In 1978, she married her husband Manuel Arroyo and together with their son, moved to the University of Chile where she would work as an associate professor. Dr. Kalin-Arroyo would later become a full professor in 1984. Currently, she is the director of the Institute for Ecology and Biodiversity at the University of Chile.

==Research==
Kalin-Arroyo work looks at the reproductive biology of plants, primarily pollinators in high altitudes and the evolution of reproductive systems. Her second area of research is biogeography, where she is looking at the distribution of high altitude plants. She applied the combined her studies on the reproductive systems of plants with research on complete communities towards conservation. Furthermore, Dr. Kalin-Arroyo has also conducted conservation work where she evaluated the success of conservation in 16 Chilean protected areas. This has led to central Chile being declared a biodiversity hotspot,.
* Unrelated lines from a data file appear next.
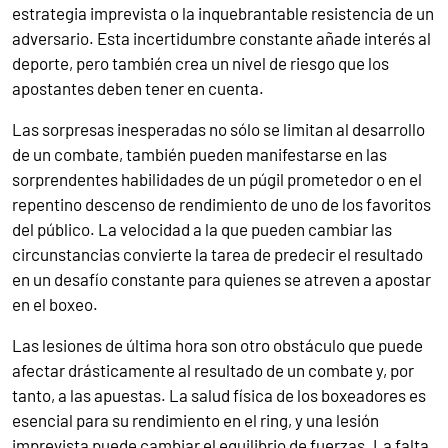
estrategia imprevista o la inquebrantable resistencia de un
adversario. Esta incertidumbre constante añade interés al
deporte, pero también crea un nivel de riesgo que los
apostantes deben tener en cuenta.
Las sorpresas inesperadas no sólo se limitan al desarrollo
de un combate, también pueden manifestarse en las
sorprendentes habilidades de un púgil prometedor o en el
repentino descenso de rendimiento de uno de los favoritos
del público. La velocidad a la que pueden cambiar las
circunstancias convierte la tarea de predecir el resultado
en un desafío constante para quienes se atreven a apostar
en el boxeo.
Las lesiones de última hora son otro obstáculo que puede
afectar drásticamente al resultado de un combate y, por
tanto, a las apuestas. La salud física de los boxeadores es
esencial para su rendimiento en el ring, y una lesión
imprevista puede cambiar el equilibrio de fuerzas. La falta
Another achievement of hers was to obtain an agreement to protect up to 68,000 acres in perpetuity (25%) of the River Condor drainage basin in Chile

==Awards==
Kalin has received a large number of national and international honors. In 1984 she won the prestigious John Simon Guggenheim Fellowship. In 1998 she was elected "Fellow of the Linnean Society of London" in 1995 and "Corresponding Member of the Botanical Society of America." In 1996 she received the Award of Merit Labarca "in recognition of his outstanding academic achievements in the field of their profession, in the domain of culture and service to country." In 1997-1999 she was awarded a "Presidential Chair in Science" by the President of Chile. In 1998 she was elected "Honorary Fellow of the Royal Society of New Zealand" for her native country. In 1999, along with Ramon Latorre, was chosen "Foreign Member of the US Academy of Science", constituting one of the first two scientists in the country who have received this high honor. In 2003 she joined the Chilean Academy of Sciences as a Corresponding Member. In 2010 she won Chile's National Prize for Natural Sciences.

==Bibliography==
- Cowling, Richard M. (1996). "Plant diversity in Mediterranean-climate regions"
- Kalin Arroyo, Mary T. (1981). "Breeding systems and pollination biology in Leguminosae"
- Kalin Arroyo, Mary T. (1982). "Community Studies in Pollination Ecology in the High Temperate Andes of Central Chile. I. Pollination Mechanisms and Altitudinal Variation"
- Kalin Arroyo, Mary T. (1993). "Breeding systems in a temperate Mediterranean-type climate montane sclerophyllous forest in central Chile"

==Taxa==
- Acosmium cardenasii H.S.Irwin & Arroyo
- Gentianella multicaulis (Gillies ex Griseb.)Fabris (syn.Gentianella gilliesii (Gilg) Martic. & Arroyo nom. illeg.)
- Nassauvia coronipappa Arroyo et Martic. ()
- Oriastrum achenohirsutum (Tombesi)A.M.R. Davies (syn. Chaetanthera acheno-hirsuta Arroyo et al.)